Statistical and geostatistical approach to precipitation rainfall in Sertão do Pajeú, Pernambuco/Brazil
Rainfall; Interpolation; Geostatistics; Cross validation; Pajeú
Changes in the behavior of rainfall evolution affected the hydrological cycle and consequently water resources. In cases of extreme climate change, the impact is related to changes in water resources, the occurrence of more severe and frequent floods and droughts. In this sense, studying the impacts of climate change on water resources is strategic for the elaboration, implementation and strengthening of public policies involved in the management of water resources. The present research aimed to characterize the rainfall economy in Sertão do Pajeú - PE, as well as provide subsidies for public policies aimed at water scarcity through the study and analysis of space/time. To this end, information was collected from rainfall levels in the region and surrounding areas, corresponding to the period 1993 and 2022, and statistical and geostatistical methodologies were used. data were initially processed using the regression method to complement missing data.
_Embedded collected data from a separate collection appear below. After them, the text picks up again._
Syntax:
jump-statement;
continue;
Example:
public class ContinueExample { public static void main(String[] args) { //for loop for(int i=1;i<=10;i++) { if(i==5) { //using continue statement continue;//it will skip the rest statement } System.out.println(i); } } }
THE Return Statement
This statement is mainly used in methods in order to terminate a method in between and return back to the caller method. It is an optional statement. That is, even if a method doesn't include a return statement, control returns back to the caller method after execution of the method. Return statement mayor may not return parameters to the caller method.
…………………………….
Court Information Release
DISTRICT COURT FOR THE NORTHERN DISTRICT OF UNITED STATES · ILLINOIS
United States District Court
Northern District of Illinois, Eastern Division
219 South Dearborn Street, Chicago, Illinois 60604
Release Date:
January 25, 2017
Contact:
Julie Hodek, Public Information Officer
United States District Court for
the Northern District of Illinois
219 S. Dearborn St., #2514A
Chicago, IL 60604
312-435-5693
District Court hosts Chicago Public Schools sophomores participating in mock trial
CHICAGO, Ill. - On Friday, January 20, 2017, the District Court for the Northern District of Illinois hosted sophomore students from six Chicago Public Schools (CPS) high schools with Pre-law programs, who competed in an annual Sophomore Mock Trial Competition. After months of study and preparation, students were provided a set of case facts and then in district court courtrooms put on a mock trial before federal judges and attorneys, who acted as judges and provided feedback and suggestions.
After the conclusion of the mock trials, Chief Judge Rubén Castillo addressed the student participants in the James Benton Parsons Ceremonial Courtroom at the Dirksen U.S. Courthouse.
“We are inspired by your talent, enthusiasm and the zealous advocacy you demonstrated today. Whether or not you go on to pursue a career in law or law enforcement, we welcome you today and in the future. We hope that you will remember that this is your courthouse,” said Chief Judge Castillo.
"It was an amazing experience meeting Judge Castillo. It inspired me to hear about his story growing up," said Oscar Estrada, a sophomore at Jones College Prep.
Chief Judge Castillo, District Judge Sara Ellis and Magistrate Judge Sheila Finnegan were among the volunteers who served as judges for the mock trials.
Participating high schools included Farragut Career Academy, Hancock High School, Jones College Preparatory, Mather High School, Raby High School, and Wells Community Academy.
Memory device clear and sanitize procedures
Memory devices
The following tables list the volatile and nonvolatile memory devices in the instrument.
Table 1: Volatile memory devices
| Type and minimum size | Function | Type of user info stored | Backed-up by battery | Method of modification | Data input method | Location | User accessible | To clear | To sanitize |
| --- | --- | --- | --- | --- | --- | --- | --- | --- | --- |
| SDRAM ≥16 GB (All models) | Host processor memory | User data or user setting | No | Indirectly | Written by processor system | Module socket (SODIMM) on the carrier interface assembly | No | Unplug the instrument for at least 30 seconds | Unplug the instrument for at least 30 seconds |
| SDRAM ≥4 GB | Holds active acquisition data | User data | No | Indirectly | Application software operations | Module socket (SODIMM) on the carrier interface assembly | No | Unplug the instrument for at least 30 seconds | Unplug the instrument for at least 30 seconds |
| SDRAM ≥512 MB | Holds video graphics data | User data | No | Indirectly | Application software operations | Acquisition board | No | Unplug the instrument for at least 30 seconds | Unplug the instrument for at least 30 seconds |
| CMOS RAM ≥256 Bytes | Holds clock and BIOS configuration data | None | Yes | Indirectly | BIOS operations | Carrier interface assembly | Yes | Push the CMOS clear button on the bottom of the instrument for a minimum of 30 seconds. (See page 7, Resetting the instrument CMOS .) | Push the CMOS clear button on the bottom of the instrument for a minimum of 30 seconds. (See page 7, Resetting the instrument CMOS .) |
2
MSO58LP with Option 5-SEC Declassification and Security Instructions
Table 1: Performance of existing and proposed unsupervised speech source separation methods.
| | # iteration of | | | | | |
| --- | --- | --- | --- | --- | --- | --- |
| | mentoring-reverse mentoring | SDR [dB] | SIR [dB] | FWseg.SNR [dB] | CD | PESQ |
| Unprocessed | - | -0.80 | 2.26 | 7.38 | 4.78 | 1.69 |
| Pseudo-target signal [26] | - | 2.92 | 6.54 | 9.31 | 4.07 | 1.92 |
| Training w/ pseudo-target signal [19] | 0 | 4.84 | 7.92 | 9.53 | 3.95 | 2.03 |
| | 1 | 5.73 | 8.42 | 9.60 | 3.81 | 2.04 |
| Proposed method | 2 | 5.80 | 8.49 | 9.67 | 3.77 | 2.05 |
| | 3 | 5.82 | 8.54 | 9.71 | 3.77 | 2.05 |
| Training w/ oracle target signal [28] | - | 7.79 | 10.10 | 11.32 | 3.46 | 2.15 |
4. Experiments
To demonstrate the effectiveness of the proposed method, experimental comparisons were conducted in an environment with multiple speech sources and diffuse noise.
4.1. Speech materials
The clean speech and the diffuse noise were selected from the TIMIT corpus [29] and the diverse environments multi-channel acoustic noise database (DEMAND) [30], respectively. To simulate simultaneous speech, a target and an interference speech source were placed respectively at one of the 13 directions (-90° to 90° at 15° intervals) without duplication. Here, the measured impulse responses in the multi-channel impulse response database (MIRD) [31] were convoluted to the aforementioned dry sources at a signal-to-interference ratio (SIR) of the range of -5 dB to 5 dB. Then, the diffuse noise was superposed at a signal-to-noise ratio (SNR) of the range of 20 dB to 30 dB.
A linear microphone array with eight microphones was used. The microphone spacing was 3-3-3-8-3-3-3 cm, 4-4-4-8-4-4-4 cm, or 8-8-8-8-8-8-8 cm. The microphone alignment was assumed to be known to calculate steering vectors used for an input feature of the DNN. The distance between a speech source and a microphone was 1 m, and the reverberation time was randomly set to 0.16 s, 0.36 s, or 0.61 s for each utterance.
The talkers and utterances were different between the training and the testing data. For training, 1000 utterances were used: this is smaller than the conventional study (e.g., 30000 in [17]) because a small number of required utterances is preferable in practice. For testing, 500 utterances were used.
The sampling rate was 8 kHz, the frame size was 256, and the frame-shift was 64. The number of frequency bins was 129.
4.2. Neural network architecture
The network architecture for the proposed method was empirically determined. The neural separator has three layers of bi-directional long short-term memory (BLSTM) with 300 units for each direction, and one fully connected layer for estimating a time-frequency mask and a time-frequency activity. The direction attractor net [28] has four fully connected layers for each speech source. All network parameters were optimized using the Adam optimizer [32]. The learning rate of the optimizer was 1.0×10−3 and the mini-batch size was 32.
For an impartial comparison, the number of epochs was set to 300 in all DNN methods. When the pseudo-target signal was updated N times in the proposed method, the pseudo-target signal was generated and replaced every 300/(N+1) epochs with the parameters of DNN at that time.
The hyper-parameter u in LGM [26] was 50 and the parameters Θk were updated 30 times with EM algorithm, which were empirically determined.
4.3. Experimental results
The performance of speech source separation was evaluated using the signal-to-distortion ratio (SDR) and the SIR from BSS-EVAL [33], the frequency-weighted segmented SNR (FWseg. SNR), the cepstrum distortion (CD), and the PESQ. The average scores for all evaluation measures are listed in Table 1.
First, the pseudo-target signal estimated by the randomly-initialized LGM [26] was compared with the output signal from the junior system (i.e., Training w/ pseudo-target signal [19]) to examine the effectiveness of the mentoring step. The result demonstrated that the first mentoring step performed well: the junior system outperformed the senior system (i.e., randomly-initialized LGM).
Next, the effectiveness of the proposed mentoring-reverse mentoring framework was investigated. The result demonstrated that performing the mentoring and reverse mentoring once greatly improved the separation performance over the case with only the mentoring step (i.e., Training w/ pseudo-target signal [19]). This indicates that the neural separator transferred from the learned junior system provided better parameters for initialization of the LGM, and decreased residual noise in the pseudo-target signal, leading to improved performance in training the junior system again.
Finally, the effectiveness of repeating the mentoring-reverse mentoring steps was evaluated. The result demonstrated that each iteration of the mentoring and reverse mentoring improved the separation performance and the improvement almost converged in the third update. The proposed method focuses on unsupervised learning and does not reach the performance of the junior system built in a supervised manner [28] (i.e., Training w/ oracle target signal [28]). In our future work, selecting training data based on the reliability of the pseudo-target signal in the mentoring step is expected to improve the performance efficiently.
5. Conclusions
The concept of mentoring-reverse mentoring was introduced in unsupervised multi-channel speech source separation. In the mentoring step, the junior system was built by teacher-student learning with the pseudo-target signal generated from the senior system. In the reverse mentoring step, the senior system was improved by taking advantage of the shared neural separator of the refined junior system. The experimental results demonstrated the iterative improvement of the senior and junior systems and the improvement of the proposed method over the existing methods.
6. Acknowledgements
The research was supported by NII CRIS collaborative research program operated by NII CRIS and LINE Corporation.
Then, a series was checked for trend, consistency and disruption of information. In all cases, the results of the tests showed that there was no statistically significant trend, the consistency of the data was validated and the ruptures identified were not significant at the 5% level. Therefore, we approached the statistical characterization of the Pajeú variation where the climatological normal was 80.62mm. Furthermore, the classification of years was carried out using the quantile technique. The results were overwhelming, showing that some years classified as Very Dry or Dry (1993, 1998, 2015 and 2016) coincided with the occurrence of ENSO events. In relation to the geostatistical analysis, adjustments were made to the spherical, exponential and gaussian models. The models were selected using the cross-validation method. All models were well adjusted, however the gaussian model showed greater goodness of fit R2 = 90.5%. Therefore, the gaussian model proved to be more suitable for adjusting the precipitation in Sertão do Pajeú. Finally, simple spatial interpolation techniques (Thiessen, Spline and IDW), the Spline method, showed better fit and accuracy in interpolation. In relation to the other techniques, kriging considering the
parameters of the gaussian model presented better results in terms of both adjustment (R2 = 95.1%) and accuracy (lower error measurements). Thus, it is possible to conclude that the methodology used to study the average annual rainfall in the Pajeú microregion allowed satisfactory results to be obtained in the assessment of its spatial variability, being able to determine and express the spatial continuity of rainfall and support policies public issues related to water issues in the region.